Emerson não vê o mesmo tipo de animosidade que ocorre no futebol. "Existe uma rivalidade, mas uma torcida junto. É diferente do futebol, somos da América Latina. No automobilismo, é muito bacana ter o Franco Colapinto", comemora o ex-piloto.
O Brasil teve apenas presenças esporádicas com Pietro Fittipaldi, em duas corridas, desde que Felipe Massa se aposentou, em 2017. "Imagina, temos apenas o Franco em um espaço de mais de cinco anos do mundial. E nunca tinha acontecido", salienta Fittipaldi.

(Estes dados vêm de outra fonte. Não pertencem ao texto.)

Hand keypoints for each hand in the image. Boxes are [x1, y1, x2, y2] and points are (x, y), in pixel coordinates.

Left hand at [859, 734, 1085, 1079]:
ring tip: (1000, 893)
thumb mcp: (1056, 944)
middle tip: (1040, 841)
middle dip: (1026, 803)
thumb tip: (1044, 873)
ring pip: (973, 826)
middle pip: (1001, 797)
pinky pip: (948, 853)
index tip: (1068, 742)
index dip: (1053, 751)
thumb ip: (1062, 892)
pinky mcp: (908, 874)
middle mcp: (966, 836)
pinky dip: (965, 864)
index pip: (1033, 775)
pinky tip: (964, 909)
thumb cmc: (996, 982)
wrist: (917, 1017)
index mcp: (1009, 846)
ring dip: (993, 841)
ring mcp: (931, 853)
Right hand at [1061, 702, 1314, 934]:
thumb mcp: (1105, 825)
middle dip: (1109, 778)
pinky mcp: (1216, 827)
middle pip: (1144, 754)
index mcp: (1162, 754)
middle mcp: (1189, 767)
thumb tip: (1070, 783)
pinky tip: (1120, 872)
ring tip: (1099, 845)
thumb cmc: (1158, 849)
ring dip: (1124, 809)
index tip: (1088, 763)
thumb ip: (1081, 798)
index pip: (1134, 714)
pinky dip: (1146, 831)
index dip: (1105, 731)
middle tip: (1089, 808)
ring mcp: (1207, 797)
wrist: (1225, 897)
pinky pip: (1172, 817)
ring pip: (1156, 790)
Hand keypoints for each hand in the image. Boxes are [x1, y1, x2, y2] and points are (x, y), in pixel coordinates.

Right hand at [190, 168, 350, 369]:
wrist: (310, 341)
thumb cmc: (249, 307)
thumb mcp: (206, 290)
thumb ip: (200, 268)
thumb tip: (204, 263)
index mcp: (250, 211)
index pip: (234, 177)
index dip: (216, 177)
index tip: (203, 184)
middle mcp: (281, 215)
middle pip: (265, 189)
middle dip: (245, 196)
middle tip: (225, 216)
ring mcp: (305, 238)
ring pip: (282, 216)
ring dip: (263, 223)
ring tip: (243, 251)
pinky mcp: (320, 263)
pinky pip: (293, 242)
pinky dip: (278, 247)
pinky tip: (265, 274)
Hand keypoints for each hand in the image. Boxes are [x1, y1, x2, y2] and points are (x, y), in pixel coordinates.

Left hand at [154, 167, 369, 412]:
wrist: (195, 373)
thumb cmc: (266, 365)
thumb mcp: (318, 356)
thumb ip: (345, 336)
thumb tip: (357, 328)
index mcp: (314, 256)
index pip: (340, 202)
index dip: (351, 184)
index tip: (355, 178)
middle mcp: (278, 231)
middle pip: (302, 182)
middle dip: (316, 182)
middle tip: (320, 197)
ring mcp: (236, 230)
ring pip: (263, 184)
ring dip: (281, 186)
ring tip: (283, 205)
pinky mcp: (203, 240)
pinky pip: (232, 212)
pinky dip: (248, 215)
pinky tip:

Fato é que os bons resultados e a quebra do jejum de décadas trouxe milhares de argentinos para Interlagos. Mais de 2 mil compraram ingressos, outros tantos estão apenas pela festa na volta da pista, marcando as entradas para ter ao menos um vislumbre de Colapinto.
Num dos hotéis da região central de São Paulo, apenas um de todos os quartos reservados foi para brasileiros. É uma embaixada da Argentina informal. Nos corredores, café da manhã, elevadores, saguão só se ouve um idioma, e não é espanhol: é "Vamos Colapinto!"